🤖 AI Summary
This work addresses the amplification of biases from training data during the inference phase of generative AI, a challenge inadequately mitigated by existing post-hoc methods due to their lack of formal guarantees. To tackle this issue, the paper introduces a novel branching temporal logic, CTLF, which incorporates counting-world semantics for the first time and integrates modal operators with probabilistic verification techniques. This framework enables formal modeling, evaluation, and correction of fairness biases in generated sequences. It supports verifiable analysis of fairness properties across multi-stage outputs with respect to protected attributes and demonstrates both expressive modeling capacity and practical efficacy through successful validation on biased image generation tasks.
📝 Abstract
Generative AI systems are known to amplify biases present in their training data.

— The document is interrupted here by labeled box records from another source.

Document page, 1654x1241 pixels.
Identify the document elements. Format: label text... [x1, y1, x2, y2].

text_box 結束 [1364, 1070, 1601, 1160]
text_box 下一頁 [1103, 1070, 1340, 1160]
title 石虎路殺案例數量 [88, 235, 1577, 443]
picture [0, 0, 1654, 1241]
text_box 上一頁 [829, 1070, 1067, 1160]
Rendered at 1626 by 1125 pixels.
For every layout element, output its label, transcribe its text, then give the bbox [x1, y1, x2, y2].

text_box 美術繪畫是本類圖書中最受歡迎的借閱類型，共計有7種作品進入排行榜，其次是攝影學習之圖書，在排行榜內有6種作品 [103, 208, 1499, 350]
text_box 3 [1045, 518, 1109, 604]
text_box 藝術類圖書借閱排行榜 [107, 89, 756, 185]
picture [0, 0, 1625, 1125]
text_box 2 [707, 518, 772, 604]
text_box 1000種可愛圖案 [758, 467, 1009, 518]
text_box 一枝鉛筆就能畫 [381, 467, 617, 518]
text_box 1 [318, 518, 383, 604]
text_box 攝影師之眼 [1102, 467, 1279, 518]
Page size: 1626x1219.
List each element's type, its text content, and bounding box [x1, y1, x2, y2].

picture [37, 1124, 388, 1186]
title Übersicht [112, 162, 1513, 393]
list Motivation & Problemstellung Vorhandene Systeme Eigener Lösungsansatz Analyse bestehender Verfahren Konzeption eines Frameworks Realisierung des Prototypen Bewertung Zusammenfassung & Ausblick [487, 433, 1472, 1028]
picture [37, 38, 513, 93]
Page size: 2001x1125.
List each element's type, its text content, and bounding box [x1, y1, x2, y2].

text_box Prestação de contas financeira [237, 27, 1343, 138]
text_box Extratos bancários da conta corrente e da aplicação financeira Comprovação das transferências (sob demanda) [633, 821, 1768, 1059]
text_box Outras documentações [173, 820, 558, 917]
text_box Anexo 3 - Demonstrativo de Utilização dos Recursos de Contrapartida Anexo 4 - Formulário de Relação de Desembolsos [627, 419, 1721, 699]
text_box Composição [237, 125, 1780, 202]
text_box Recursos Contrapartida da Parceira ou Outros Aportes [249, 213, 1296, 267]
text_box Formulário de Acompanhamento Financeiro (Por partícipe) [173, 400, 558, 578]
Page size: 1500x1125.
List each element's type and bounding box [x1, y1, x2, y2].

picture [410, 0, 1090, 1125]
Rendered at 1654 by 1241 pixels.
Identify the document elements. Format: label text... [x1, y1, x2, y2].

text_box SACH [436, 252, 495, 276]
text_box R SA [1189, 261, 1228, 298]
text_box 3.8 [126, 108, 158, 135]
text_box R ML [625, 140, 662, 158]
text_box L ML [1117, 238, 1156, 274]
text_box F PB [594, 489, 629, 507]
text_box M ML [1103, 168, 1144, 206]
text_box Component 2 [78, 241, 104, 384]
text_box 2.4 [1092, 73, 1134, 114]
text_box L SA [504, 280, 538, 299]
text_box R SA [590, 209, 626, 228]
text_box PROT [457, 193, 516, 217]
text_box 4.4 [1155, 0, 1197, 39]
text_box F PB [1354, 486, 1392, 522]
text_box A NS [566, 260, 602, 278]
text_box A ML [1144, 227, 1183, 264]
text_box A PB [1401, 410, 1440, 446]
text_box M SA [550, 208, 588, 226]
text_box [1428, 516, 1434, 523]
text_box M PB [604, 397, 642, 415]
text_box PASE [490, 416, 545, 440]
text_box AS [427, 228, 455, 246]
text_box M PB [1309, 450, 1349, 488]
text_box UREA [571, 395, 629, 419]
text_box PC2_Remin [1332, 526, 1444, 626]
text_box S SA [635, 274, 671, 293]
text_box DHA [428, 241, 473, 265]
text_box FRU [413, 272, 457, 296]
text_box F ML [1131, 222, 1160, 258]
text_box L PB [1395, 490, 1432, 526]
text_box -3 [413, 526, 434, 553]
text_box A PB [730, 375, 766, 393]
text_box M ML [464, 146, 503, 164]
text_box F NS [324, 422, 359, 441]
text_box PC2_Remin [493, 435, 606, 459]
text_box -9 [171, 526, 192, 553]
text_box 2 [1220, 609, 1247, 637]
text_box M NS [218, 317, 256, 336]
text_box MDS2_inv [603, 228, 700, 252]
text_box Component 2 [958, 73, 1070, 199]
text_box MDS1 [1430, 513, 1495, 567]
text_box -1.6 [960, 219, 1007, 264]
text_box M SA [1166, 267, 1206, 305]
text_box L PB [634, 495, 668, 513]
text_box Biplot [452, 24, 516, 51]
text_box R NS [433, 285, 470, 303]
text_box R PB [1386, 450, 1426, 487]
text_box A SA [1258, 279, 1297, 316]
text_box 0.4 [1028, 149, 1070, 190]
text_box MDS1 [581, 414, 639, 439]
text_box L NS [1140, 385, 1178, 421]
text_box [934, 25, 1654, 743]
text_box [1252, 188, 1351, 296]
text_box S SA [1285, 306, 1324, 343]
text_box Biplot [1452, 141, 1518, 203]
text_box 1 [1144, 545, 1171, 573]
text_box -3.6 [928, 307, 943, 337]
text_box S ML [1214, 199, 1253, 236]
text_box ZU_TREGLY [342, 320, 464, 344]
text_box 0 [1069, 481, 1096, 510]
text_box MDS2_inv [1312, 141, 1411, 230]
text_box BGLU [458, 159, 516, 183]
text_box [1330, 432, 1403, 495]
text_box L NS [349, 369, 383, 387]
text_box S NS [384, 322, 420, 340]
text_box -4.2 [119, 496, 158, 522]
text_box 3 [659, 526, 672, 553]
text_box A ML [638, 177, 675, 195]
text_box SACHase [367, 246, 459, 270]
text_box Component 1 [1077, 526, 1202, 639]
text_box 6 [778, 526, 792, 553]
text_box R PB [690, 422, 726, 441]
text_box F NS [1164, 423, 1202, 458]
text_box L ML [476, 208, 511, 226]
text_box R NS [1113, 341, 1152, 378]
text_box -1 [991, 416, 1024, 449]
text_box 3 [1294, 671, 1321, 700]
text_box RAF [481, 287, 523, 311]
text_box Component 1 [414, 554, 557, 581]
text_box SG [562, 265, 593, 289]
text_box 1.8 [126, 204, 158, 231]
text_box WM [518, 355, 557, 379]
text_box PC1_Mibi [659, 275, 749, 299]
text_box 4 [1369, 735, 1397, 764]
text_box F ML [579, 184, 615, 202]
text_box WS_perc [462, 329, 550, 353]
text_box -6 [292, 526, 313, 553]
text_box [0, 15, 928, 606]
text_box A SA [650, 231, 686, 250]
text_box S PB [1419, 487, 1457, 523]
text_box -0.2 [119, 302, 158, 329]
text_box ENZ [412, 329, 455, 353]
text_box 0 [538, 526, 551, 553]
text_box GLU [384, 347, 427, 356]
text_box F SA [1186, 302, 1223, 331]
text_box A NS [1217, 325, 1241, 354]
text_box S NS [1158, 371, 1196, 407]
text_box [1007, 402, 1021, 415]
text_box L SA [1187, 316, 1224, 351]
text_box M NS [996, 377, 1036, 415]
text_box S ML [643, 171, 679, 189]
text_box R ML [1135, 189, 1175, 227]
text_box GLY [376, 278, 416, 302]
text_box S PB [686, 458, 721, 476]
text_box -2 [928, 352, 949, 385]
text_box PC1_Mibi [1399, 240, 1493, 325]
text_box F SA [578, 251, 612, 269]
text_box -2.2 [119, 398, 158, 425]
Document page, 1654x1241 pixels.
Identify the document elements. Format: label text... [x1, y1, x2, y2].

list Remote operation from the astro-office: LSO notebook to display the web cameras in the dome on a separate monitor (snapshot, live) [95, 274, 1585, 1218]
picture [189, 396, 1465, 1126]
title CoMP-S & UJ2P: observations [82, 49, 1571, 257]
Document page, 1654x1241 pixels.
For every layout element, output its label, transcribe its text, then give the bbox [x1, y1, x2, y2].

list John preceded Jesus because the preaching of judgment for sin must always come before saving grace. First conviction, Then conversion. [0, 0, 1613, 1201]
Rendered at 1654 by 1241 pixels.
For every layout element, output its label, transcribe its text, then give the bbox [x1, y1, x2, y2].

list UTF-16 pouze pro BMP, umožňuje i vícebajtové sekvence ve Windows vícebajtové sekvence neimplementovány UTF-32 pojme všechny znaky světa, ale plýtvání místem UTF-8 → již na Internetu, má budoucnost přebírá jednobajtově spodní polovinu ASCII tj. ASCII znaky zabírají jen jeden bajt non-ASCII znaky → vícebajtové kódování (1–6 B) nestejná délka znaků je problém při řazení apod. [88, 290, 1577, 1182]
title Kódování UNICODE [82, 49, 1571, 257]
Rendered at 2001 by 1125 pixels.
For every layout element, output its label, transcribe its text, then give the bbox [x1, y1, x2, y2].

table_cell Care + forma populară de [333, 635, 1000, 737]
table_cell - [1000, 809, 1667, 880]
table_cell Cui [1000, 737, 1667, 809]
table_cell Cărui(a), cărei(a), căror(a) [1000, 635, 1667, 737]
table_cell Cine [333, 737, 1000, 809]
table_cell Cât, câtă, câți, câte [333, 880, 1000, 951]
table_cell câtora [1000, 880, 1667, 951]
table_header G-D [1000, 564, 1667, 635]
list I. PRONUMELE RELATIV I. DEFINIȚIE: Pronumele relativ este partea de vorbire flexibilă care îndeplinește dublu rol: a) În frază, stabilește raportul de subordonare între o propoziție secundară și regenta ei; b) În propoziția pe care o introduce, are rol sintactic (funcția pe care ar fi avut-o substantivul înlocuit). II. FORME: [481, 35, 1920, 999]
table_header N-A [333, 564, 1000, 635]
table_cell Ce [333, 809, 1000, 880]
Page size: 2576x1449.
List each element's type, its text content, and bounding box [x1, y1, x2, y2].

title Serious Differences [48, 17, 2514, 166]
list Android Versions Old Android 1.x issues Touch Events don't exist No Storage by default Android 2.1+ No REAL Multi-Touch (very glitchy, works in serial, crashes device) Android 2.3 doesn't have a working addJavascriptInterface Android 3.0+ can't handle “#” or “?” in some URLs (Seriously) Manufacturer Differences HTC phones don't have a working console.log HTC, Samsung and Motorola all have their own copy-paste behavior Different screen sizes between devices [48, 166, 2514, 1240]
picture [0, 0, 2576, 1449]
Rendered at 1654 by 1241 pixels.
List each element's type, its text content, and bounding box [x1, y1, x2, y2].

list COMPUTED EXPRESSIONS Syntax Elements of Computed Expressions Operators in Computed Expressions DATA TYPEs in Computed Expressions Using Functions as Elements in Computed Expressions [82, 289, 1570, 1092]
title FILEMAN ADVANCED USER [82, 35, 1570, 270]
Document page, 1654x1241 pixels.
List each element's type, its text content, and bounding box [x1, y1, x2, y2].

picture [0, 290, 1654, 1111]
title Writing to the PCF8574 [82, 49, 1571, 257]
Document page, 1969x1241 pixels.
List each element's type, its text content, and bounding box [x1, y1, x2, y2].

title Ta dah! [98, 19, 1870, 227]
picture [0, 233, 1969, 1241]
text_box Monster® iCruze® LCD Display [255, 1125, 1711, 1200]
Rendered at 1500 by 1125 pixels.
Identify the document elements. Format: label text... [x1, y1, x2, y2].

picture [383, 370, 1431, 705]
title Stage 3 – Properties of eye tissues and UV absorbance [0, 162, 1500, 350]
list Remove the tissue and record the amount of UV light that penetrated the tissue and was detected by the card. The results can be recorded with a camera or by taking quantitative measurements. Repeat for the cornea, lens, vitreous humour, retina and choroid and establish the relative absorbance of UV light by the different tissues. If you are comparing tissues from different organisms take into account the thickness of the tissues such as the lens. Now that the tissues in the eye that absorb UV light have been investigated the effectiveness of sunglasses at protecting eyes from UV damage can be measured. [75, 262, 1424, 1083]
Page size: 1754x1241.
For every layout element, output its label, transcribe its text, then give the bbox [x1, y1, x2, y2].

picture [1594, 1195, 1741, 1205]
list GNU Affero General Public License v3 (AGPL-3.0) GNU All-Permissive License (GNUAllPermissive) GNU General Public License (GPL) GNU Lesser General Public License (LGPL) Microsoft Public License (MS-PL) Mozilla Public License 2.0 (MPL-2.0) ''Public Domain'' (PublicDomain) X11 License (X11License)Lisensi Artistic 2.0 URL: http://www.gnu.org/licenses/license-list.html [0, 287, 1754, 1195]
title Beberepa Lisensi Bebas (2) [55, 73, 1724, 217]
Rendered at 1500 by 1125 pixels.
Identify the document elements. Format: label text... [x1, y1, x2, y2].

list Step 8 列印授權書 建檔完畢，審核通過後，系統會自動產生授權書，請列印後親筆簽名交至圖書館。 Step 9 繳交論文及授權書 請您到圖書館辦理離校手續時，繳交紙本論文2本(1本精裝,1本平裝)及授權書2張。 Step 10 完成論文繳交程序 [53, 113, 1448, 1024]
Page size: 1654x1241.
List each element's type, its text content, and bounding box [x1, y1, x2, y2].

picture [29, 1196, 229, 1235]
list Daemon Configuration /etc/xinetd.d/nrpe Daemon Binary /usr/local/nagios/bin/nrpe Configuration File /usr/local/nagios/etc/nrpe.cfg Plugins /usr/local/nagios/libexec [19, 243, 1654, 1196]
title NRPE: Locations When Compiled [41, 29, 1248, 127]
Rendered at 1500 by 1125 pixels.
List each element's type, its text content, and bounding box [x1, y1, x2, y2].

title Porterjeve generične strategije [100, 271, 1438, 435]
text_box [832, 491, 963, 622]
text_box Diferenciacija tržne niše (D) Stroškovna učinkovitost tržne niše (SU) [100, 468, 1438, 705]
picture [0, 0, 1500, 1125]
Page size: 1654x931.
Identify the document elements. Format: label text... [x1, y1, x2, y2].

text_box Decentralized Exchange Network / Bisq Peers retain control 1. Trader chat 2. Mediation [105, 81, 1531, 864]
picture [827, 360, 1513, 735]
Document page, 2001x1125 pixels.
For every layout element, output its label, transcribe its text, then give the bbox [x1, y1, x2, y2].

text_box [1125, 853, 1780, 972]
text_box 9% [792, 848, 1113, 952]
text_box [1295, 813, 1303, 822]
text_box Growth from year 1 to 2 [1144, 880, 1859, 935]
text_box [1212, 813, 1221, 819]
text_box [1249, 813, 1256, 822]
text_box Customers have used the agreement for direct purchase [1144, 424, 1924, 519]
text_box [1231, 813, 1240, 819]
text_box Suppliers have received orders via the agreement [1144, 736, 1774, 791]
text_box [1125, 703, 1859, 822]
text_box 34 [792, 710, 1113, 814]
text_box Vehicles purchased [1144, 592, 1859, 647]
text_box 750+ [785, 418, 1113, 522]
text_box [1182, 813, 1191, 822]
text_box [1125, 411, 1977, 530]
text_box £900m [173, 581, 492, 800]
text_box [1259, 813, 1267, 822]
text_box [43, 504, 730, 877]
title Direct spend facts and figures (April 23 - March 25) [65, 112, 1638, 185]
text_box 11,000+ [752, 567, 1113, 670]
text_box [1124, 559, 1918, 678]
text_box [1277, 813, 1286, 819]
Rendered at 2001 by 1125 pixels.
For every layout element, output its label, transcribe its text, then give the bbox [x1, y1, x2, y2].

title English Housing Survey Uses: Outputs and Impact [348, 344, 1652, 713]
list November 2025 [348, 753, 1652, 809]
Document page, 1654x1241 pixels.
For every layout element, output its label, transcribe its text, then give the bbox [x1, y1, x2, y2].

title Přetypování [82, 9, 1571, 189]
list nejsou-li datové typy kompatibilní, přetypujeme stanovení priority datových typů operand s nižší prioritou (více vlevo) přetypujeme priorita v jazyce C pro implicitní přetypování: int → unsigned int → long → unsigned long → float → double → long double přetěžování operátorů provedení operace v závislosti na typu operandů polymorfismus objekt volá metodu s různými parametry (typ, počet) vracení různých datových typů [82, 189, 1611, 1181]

While several inference-time mitigation strategies have been proposed, they remain largely empirical and lack formal guarantees. In this paper we introduce CTLF, a branching-time logic designed to reason about bias in series of generative AI outputs. CTLF adopts a counting worlds semantics where each world represents a possible output at a given step in the generation process and introduces modal operators that allow us to verify whether the current output series respects an intended probability distribution over a protected attribute, to predict the likelihood of remaining within acceptable bounds as new outputs are generated, and to determine how many outputs are needed to remove in order to restore fairness. We illustrate the framework on a toy example of biased image generation, showing how CTLF formulas can express concrete fairness properties at different points in the output series.